_What you have to do_. Below is a listing; transcribe it exactly but without any images.

_Collected material_.
--- START ---

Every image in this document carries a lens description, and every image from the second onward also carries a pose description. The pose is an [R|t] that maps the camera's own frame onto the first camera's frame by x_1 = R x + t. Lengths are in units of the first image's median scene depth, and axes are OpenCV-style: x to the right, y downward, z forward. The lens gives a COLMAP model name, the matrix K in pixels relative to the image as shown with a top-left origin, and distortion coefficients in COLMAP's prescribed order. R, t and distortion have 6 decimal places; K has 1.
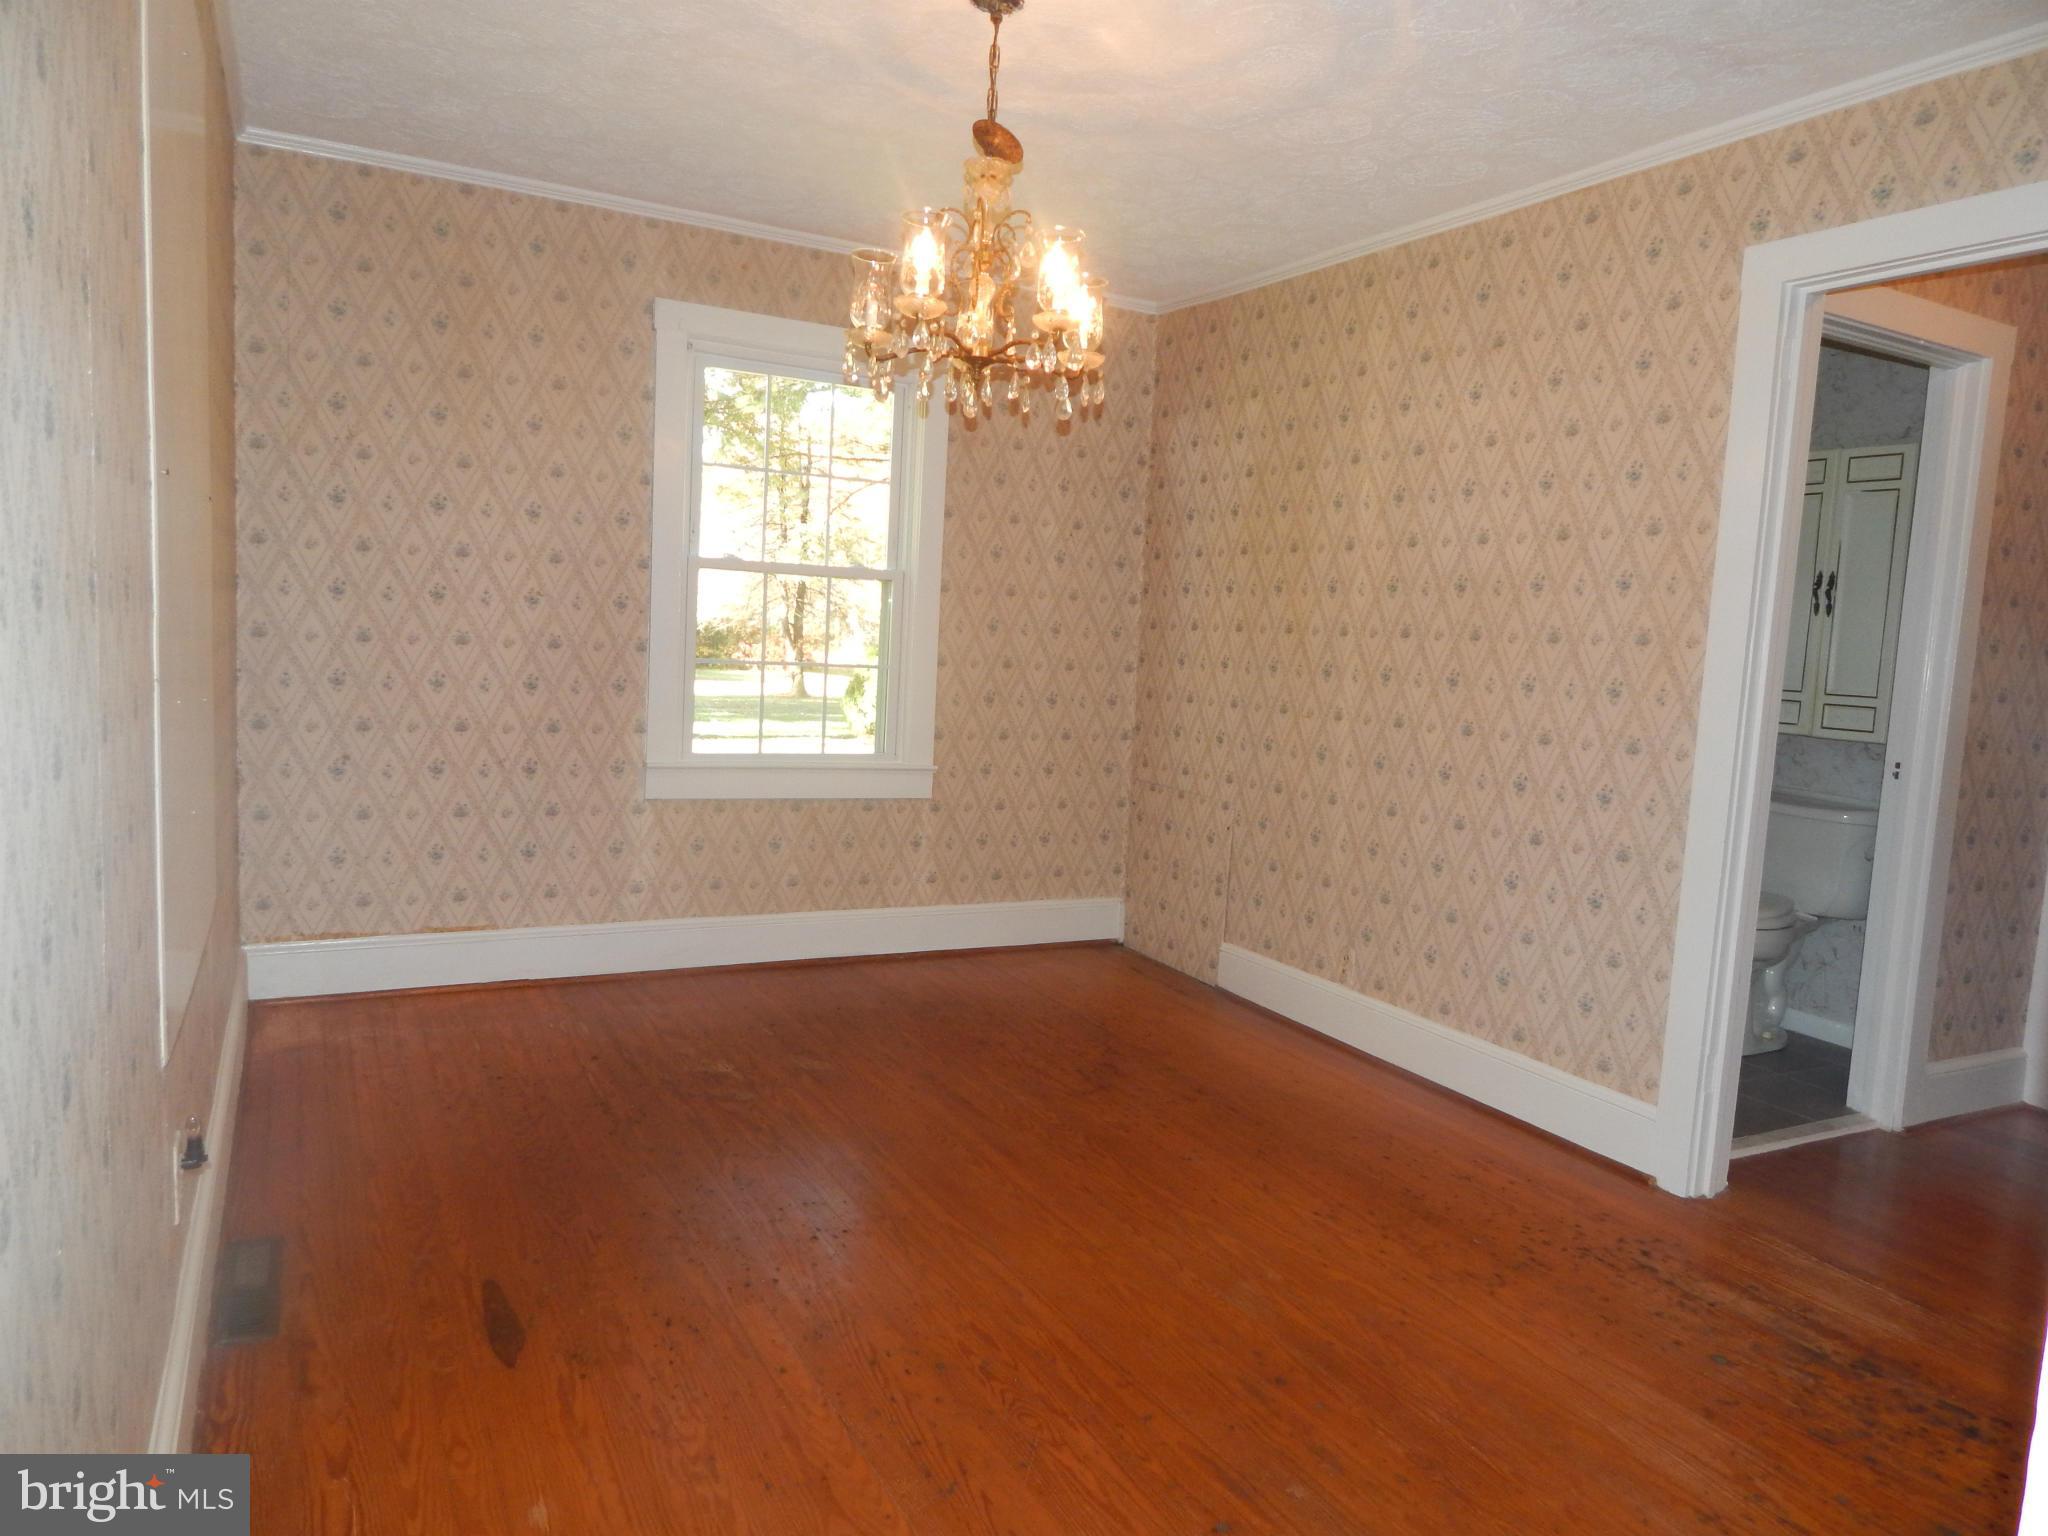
lens RADIAL K [[1354.7, 0, 1023.2], [0, 1354.7, 769.4], [0, 0, 1]] dist [0.014750, -0.013729]
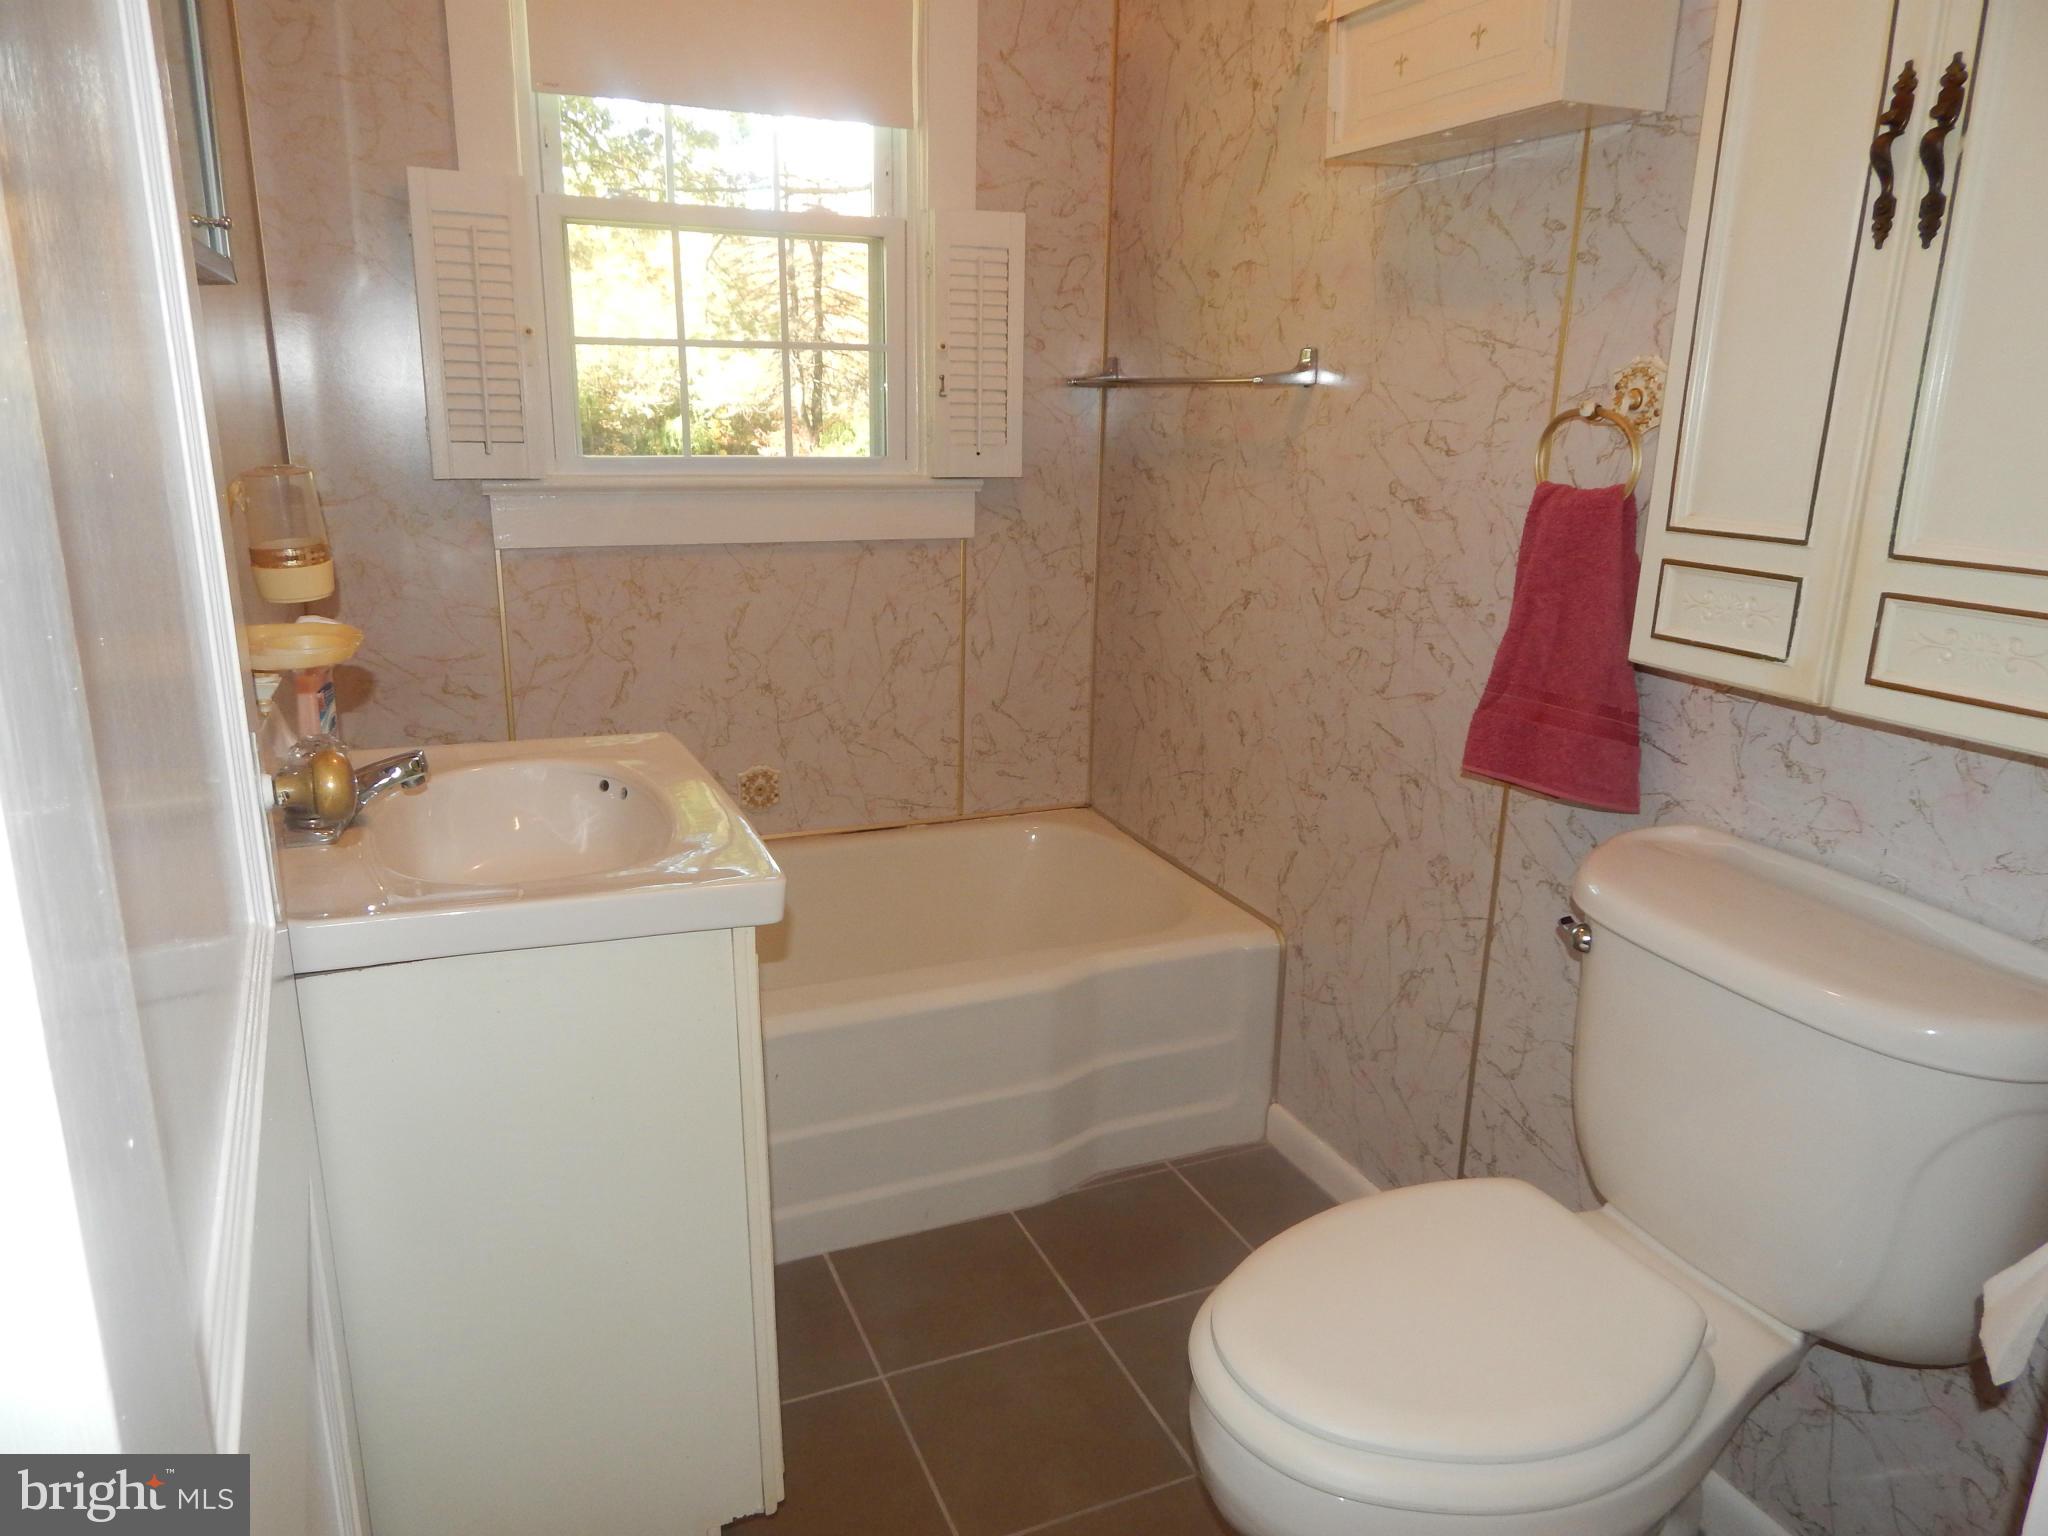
lens RADIAL K [[1354.7, 0, 1024.8], [0, 1354.7, 765.7], [0, 0, 1]] dist [0.014750, -0.013729]
pose [[0.997184, -0.015623, -0.073342, 0.440364], [0.026868, 0.987559, 0.154936, -0.060566], [0.070009, -0.156470, 0.985198, 0.721430]]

--- END ---

_Answer space_.
Every image in this document carries a lens description, and every image from the second onward also carries a pose description. The pose is an [R|t] that maps the camera's own frame onto the first camera's frame by x_1 = R x + t. Lengths are in units of the first image's median scene depth, and axes are OpenCV-style: x to the right, y downward, z forward. The lens gives a COLMAP model name, the matrix K in pixels relative to the image as shown with a top-left origin, and distortion coefficients in COLMAP's prescribed order. R, t and distortion have 6 decimal places; K has 1.
lens RADIAL K [[1354.7, 0, 1023.2], [0, 1354.7, 769.4], [0, 0, 1]] dist [0.014750, -0.013729]
lens RADIAL K [[1354.7, 0, 1024.8], [0, 1354.7, 765.7], [0, 0, 1]] dist [0.014750, -0.013729]
pose [[0.997184, -0.015623, -0.073342, 0.440364], [0.026868, 0.987559, 0.154936, -0.060566], [0.070009, -0.156470, 0.985198, 0.721430]]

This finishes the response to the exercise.